* WRITTEN TASK *
Copy each line below without leaving any out.

* RECORDS SHOWN *

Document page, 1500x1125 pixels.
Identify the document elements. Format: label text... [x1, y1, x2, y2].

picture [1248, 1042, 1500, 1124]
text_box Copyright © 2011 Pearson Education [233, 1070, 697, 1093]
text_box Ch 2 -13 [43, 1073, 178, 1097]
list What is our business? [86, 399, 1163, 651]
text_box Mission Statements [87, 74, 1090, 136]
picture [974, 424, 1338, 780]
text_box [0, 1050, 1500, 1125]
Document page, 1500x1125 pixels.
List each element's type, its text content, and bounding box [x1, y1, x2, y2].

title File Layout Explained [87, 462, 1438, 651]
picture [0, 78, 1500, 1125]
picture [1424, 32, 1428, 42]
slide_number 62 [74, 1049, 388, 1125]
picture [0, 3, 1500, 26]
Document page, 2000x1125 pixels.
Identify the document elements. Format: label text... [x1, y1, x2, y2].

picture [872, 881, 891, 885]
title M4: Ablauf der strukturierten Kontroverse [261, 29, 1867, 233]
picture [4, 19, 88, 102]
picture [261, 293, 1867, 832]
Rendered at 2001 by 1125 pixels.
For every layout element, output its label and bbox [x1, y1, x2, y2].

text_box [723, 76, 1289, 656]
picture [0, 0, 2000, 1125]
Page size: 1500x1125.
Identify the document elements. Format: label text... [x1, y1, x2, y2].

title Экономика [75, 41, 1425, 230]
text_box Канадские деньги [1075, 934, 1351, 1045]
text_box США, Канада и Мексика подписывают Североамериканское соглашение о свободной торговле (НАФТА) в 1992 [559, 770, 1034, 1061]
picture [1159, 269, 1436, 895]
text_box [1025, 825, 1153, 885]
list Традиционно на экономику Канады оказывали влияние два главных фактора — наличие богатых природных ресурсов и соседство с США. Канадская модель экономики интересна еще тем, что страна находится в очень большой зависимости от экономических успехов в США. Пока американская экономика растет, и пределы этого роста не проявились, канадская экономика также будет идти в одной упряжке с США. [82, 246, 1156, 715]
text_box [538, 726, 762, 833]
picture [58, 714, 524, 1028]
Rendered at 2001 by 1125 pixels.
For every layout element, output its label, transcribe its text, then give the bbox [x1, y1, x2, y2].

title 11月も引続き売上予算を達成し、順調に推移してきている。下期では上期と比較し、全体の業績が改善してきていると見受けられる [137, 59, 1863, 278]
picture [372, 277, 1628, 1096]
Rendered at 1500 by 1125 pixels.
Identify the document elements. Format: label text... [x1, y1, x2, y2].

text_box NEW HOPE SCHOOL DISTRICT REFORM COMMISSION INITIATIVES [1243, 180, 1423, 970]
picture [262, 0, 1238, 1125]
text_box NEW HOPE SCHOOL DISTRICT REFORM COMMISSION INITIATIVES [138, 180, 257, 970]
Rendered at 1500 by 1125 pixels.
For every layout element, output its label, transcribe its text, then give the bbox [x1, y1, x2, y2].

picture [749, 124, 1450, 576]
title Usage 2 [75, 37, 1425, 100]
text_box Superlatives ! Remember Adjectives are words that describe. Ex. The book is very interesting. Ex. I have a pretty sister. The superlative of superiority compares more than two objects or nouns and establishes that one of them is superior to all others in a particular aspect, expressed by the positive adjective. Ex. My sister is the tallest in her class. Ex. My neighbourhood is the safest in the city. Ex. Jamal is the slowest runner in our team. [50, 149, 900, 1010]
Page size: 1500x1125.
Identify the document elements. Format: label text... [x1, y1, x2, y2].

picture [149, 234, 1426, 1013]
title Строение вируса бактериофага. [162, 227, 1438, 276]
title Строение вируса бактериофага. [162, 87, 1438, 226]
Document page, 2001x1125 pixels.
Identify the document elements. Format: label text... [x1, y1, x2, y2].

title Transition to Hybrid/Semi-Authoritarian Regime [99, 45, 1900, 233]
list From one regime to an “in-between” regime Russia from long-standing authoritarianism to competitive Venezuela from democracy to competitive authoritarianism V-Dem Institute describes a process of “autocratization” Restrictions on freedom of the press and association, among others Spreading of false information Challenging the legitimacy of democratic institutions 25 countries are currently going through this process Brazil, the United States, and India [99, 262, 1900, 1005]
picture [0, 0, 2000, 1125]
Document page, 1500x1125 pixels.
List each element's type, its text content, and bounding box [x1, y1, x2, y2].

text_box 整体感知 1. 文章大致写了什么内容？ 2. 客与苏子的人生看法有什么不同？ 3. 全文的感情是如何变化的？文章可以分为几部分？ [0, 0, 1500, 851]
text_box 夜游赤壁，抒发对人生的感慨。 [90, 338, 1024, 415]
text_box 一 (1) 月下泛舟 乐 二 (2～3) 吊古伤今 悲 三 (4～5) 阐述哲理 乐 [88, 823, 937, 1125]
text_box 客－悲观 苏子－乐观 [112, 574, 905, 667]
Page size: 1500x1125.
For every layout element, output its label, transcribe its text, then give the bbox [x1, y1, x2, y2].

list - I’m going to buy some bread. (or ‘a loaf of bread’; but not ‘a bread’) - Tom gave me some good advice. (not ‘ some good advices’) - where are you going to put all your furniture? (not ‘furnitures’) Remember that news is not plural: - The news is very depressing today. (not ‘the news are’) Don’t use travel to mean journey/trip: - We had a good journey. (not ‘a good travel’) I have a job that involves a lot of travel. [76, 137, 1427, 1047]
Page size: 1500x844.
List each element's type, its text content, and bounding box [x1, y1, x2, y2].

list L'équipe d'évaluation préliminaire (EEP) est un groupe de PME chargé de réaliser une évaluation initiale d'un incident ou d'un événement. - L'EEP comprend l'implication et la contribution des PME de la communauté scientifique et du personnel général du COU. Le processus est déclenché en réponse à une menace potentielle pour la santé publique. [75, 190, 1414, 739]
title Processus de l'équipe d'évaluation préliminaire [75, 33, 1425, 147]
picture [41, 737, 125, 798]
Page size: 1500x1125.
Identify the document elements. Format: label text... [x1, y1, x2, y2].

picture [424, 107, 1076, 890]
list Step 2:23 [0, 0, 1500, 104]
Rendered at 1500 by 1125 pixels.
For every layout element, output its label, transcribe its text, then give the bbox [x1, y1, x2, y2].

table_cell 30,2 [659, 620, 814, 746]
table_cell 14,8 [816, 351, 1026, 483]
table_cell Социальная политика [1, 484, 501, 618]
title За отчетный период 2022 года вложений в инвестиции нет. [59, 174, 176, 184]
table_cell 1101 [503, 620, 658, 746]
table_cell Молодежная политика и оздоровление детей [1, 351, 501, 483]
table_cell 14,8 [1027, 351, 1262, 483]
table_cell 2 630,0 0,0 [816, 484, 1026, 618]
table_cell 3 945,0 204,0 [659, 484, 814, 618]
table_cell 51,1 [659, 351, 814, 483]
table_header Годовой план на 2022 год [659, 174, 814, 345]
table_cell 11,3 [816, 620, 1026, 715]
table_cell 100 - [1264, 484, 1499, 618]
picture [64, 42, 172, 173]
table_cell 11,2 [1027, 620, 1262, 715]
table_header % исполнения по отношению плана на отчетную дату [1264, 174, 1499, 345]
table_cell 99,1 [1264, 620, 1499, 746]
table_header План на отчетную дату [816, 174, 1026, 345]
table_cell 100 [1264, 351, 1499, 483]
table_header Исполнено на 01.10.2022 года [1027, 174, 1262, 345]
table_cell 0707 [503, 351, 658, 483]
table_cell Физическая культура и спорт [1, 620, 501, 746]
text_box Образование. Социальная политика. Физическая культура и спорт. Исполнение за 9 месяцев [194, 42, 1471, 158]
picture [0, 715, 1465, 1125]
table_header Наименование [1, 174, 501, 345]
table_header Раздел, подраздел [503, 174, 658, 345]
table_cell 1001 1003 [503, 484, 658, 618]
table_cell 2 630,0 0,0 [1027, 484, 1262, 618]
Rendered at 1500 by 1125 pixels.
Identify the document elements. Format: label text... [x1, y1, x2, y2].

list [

* RESULT FOR THIS TASK *
Document page, 1500x1125 pixels.
Identify the document elements. Format: label text... [x1, y1, x2, y2].

picture [1248, 1042, 1500, 1124]
text_box Copyright © 2011 Pearson Education [233, 1070, 697, 1093]
text_box Ch 2 -13 [43, 1073, 178, 1097]
list What is our business? [86, 399, 1163, 651]
text_box Mission Statements [87, 74, 1090, 136]
picture [974, 424, 1338, 780]
text_box [0, 1050, 1500, 1125]
Document page, 1500x1125 pixels.
List each element's type, its text content, and bounding box [x1, y1, x2, y2].

title File Layout Explained [87, 462, 1438, 651]
picture [0, 78, 1500, 1125]
picture [1424, 32, 1428, 42]
slide_number 62 [74, 1049, 388, 1125]
picture [0, 3, 1500, 26]
Document page, 2000x1125 pixels.
Identify the document elements. Format: label text... [x1, y1, x2, y2].

picture [872, 881, 891, 885]
title M4: Ablauf der strukturierten Kontroverse [261, 29, 1867, 233]
picture [4, 19, 88, 102]
picture [261, 293, 1867, 832]
Rendered at 2001 by 1125 pixels.
For every layout element, output its label and bbox [x1, y1, x2, y2].

text_box [723, 76, 1289, 656]
picture [0, 0, 2000, 1125]
Page size: 1500x1125.
Identify the document elements. Format: label text... [x1, y1, x2, y2].

title Экономика [75, 41, 1425, 230]
text_box Канадские деньги [1075, 934, 1351, 1045]
text_box США, Канада и Мексика подписывают Североамериканское соглашение о свободной торговле (НАФТА) в 1992 [559, 770, 1034, 1061]
picture [1159, 269, 1436, 895]
text_box [1025, 825, 1153, 885]
list Традиционно на экономику Канады оказывали влияние два главных фактора — наличие богатых природных ресурсов и соседство с США. Канадская модель экономики интересна еще тем, что страна находится в очень большой зависимости от экономических успехов в США. Пока американская экономика растет, и пределы этого роста не проявились, канадская экономика также будет идти в одной упряжке с США. [82, 246, 1156, 715]
text_box [538, 726, 762, 833]
picture [58, 714, 524, 1028]
Rendered at 2001 by 1125 pixels.
For every layout element, output its label, transcribe its text, then give the bbox [x1, y1, x2, y2].

title 11月も引続き売上予算を達成し、順調に推移してきている。下期では上期と比較し、全体の業績が改善してきていると見受けられる [137, 59, 1863, 278]
picture [372, 277, 1628, 1096]
Rendered at 1500 by 1125 pixels.
Identify the document elements. Format: label text... [x1, y1, x2, y2].

text_box NEW HOPE SCHOOL DISTRICT REFORM COMMISSION INITIATIVES [1243, 180, 1423, 970]
picture [262, 0, 1238, 1125]
text_box NEW HOPE SCHOOL DISTRICT REFORM COMMISSION INITIATIVES [138, 180, 257, 970]
Rendered at 1500 by 1125 pixels.
For every layout element, output its label, transcribe its text, then give the bbox [x1, y1, x2, y2].

picture [749, 124, 1450, 576]
title Usage 2 [75, 37, 1425, 100]
text_box Superlatives ! Remember Adjectives are words that describe. Ex. The book is very interesting. Ex. I have a pretty sister. The superlative of superiority compares more than two objects or nouns and establishes that one of them is superior to all others in a particular aspect, expressed by the positive adjective. Ex. My sister is the tallest in her class. Ex. My neighbourhood is the safest in the city. Ex. Jamal is the slowest runner in our team. [50, 149, 900, 1010]
Page size: 1500x1125.
Identify the document elements. Format: label text... [x1, y1, x2, y2].

picture [149, 234, 1426, 1013]
title Строение вируса бактериофага. [162, 227, 1438, 276]
title Строение вируса бактериофага. [162, 87, 1438, 226]
Document page, 2001x1125 pixels.
Identify the document elements. Format: label text... [x1, y1, x2, y2].

title Transition to Hybrid/Semi-Authoritarian Regime [99, 45, 1900, 233]
list From one regime to an “in-between” regime Russia from long-standing authoritarianism to competitive Venezuela from democracy to competitive authoritarianism V-Dem Institute describes a process of “autocratization” Restrictions on freedom of the press and association, among others Spreading of false information Challenging the legitimacy of democratic institutions 25 countries are currently going through this process Brazil, the United States, and India [99, 262, 1900, 1005]
picture [0, 0, 2000, 1125]
Document page, 1500x1125 pixels.
List each element's type, its text content, and bounding box [x1, y1, x2, y2].

text_box 整体感知 1. 文章大致写了什么内容？ 2. 客与苏子的人生看法有什么不同？ 3. 全文的感情是如何变化的？文章可以分为几部分？ [0, 0, 1500, 851]
text_box 夜游赤壁，抒发对人生的感慨。 [90, 338, 1024, 415]
text_box 一 (1) 月下泛舟 乐 二 (2～3) 吊古伤今 悲 三 (4～5) 阐述哲理 乐 [88, 823, 937, 1125]
text_box 客－悲观 苏子－乐观 [112, 574, 905, 667]
Page size: 1500x1125.
For every layout element, output its label, transcribe its text, then give the bbox [x1, y1, x2, y2].

list - I’m going to buy some bread. (or ‘a loaf of bread’; but not ‘a bread’) - Tom gave me some good advice. (not ‘ some good advices’) - where are you going to put all your furniture? (not ‘furnitures’) Remember that news is not plural: - The news is very depressing today. (not ‘the news are’) Don’t use travel to mean journey/trip: - We had a good journey. (not ‘a good travel’) I have a job that involves a lot of travel. [76, 137, 1427, 1047]
Page size: 1500x844.
List each element's type, its text content, and bounding box [x1, y1, x2, y2].

list L'équipe d'évaluation préliminaire (EEP) est un groupe de PME chargé de réaliser une évaluation initiale d'un incident ou d'un événement. - L'EEP comprend l'implication et la contribution des PME de la communauté scientifique et du personnel général du COU. Le processus est déclenché en réponse à une menace potentielle pour la santé publique. [75, 190, 1414, 739]
title Processus de l'équipe d'évaluation préliminaire [75, 33, 1425, 147]
picture [41, 737, 125, 798]
Page size: 1500x1125.
Identify the document elements. Format: label text... [x1, y1, x2, y2].

picture [424, 107, 1076, 890]
list Step 2:23 [0, 0, 1500, 104]
Rendered at 1500 by 1125 pixels.
For every layout element, output its label, transcribe its text, then give the bbox [x1, y1, x2, y2].

table_cell 30,2 [659, 620, 814, 746]
table_cell 14,8 [816, 351, 1026, 483]
table_cell Социальная политика [1, 484, 501, 618]
title За отчетный период 2022 года вложений в инвестиции нет. [59, 174, 176, 184]
table_cell 1101 [503, 620, 658, 746]
table_cell Молодежная политика и оздоровление детей [1, 351, 501, 483]
table_cell 14,8 [1027, 351, 1262, 483]
table_cell 2 630,0 0,0 [816, 484, 1026, 618]
table_cell 3 945,0 204,0 [659, 484, 814, 618]
table_cell 51,1 [659, 351, 814, 483]
table_header Годовой план на 2022 год [659, 174, 814, 345]
table_cell 11,3 [816, 620, 1026, 715]
table_cell 100 - [1264, 484, 1499, 618]
picture [64, 42, 172, 173]
table_cell 11,2 [1027, 620, 1262, 715]
table_header % исполнения по отношению плана на отчетную дату [1264, 174, 1499, 345]
table_cell 99,1 [1264, 620, 1499, 746]
table_header План на отчетную дату [816, 174, 1026, 345]
table_cell 100 [1264, 351, 1499, 483]
table_header Исполнено на 01.10.2022 года [1027, 174, 1262, 345]
table_cell 0707 [503, 351, 658, 483]
table_cell Физическая культура и спорт [1, 620, 501, 746]
text_box Образование. Социальная политика. Физическая культура и спорт. Исполнение за 9 месяцев [194, 42, 1471, 158]
picture [0, 715, 1465, 1125]
table_header Наименование [1, 174, 501, 345]
table_header Раздел, подраздел [503, 174, 658, 345]
table_cell 1001 1003 [503, 484, 658, 618]
table_cell 2 630,0 0,0 [1027, 484, 1262, 618]
Rendered at 1500 by 1125 pixels.
Identify the document elements. Format: label text... [x1, y1, x2, y2].

list [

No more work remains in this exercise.